▶ [AIM OF THE EXERCISE] Of the lines below, copy those that hold the word "pinworm".

▶ [EXTRACTED INFORMATION]
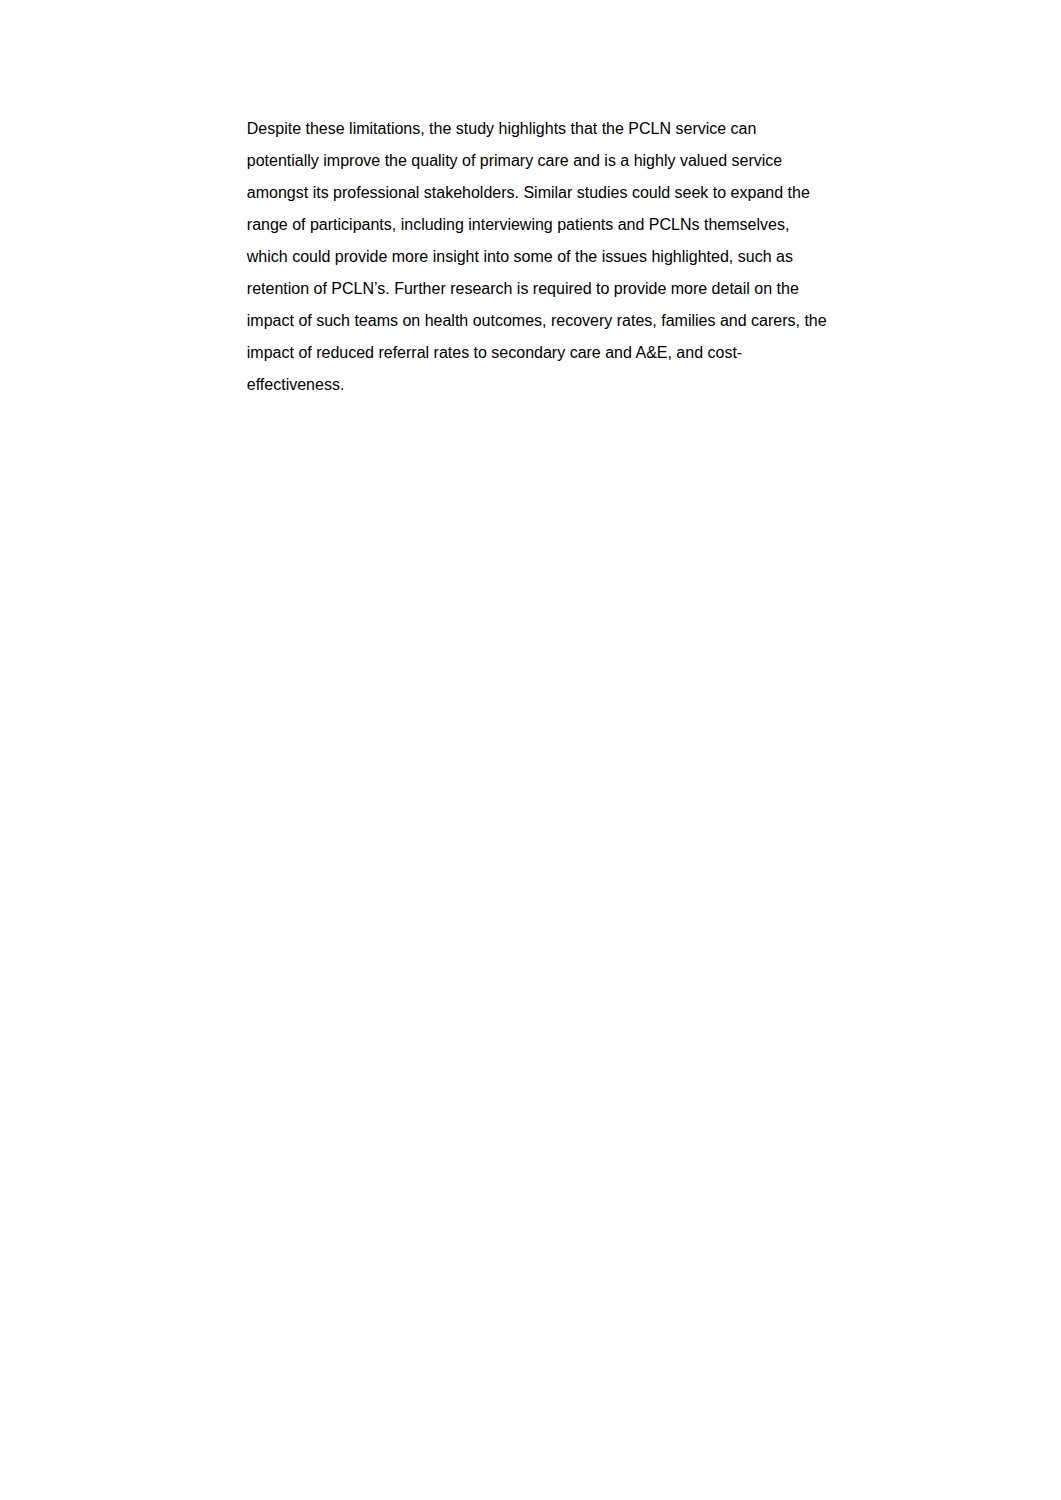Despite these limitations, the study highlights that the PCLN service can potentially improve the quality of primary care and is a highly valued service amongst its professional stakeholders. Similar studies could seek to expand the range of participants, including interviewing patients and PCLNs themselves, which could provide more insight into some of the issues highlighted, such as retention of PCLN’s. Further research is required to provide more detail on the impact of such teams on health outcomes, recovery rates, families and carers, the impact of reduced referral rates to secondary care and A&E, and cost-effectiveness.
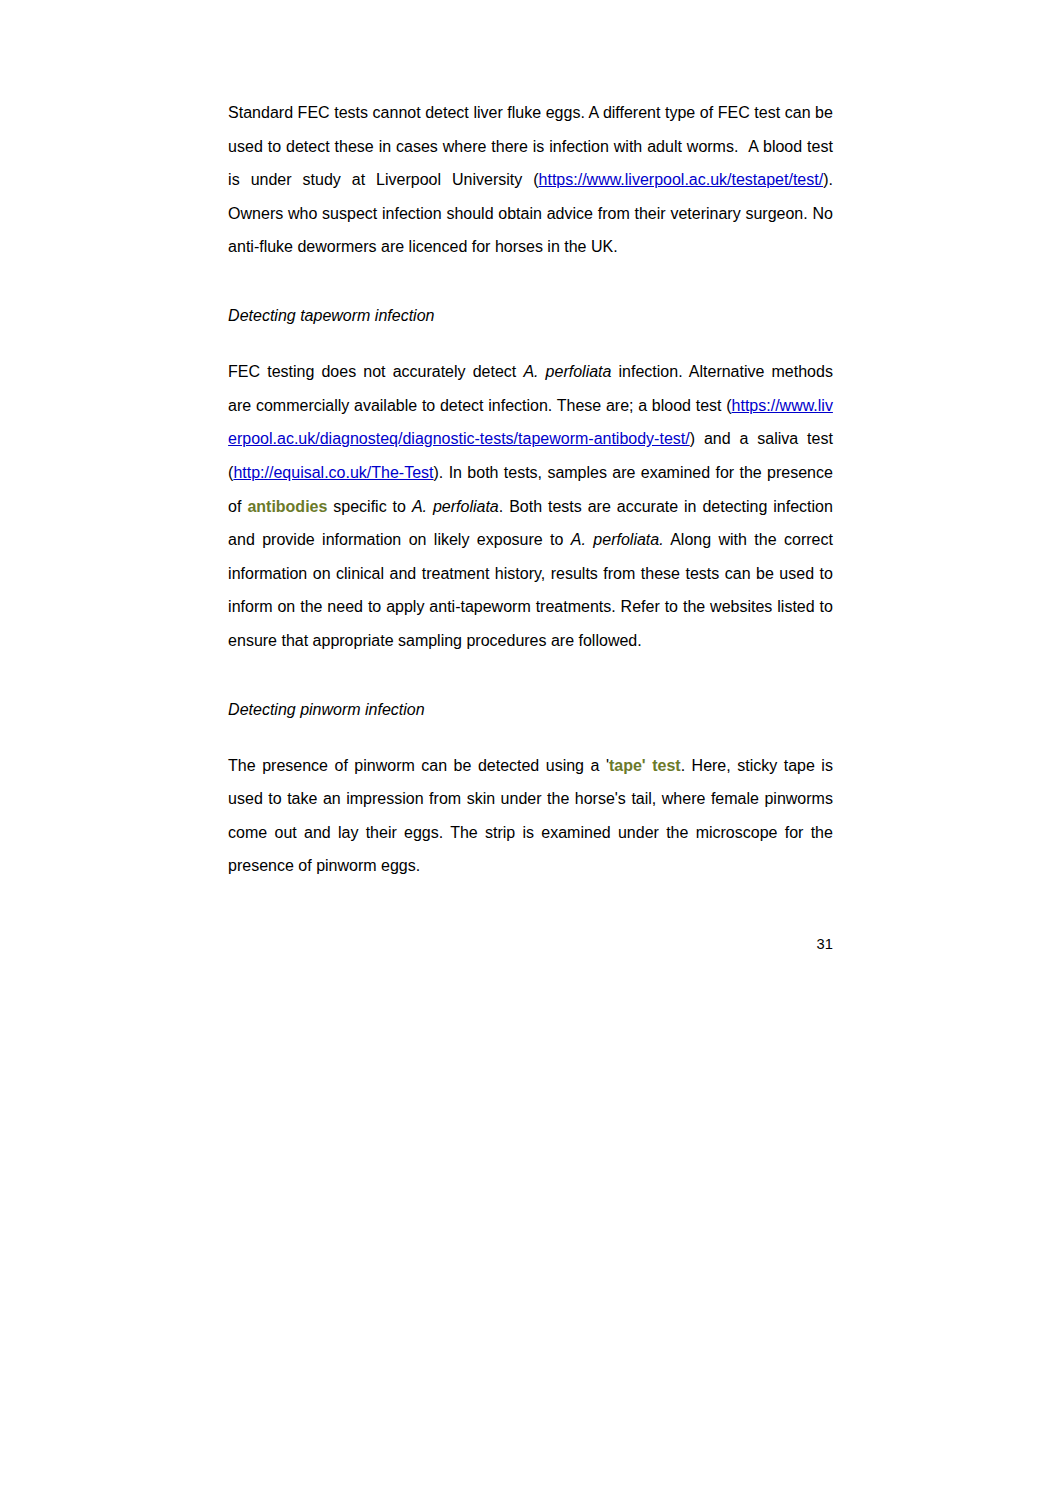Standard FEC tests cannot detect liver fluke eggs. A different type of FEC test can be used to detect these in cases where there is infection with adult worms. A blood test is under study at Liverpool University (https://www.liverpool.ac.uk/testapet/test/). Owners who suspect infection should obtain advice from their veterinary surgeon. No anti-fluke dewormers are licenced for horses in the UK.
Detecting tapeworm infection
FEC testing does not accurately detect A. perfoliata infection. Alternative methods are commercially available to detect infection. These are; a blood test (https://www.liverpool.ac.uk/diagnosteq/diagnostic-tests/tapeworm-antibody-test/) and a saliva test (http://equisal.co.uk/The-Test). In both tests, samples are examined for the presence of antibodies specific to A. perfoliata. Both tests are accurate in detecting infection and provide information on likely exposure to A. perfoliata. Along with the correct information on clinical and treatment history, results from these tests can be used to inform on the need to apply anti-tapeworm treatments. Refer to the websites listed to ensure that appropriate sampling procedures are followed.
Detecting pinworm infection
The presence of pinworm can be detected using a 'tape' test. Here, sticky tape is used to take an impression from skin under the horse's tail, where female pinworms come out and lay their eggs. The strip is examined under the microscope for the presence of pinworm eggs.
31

▶ [TASK SOLUTION]
Detecting pinworm infection
The presence of pinworm can be detected using a 'tape' test. Here, sticky tape is used to take an impression from skin under the horse's tail, where female pinworms come out and lay their eggs. The strip is examined under the microscope for the presence of pinworm eggs.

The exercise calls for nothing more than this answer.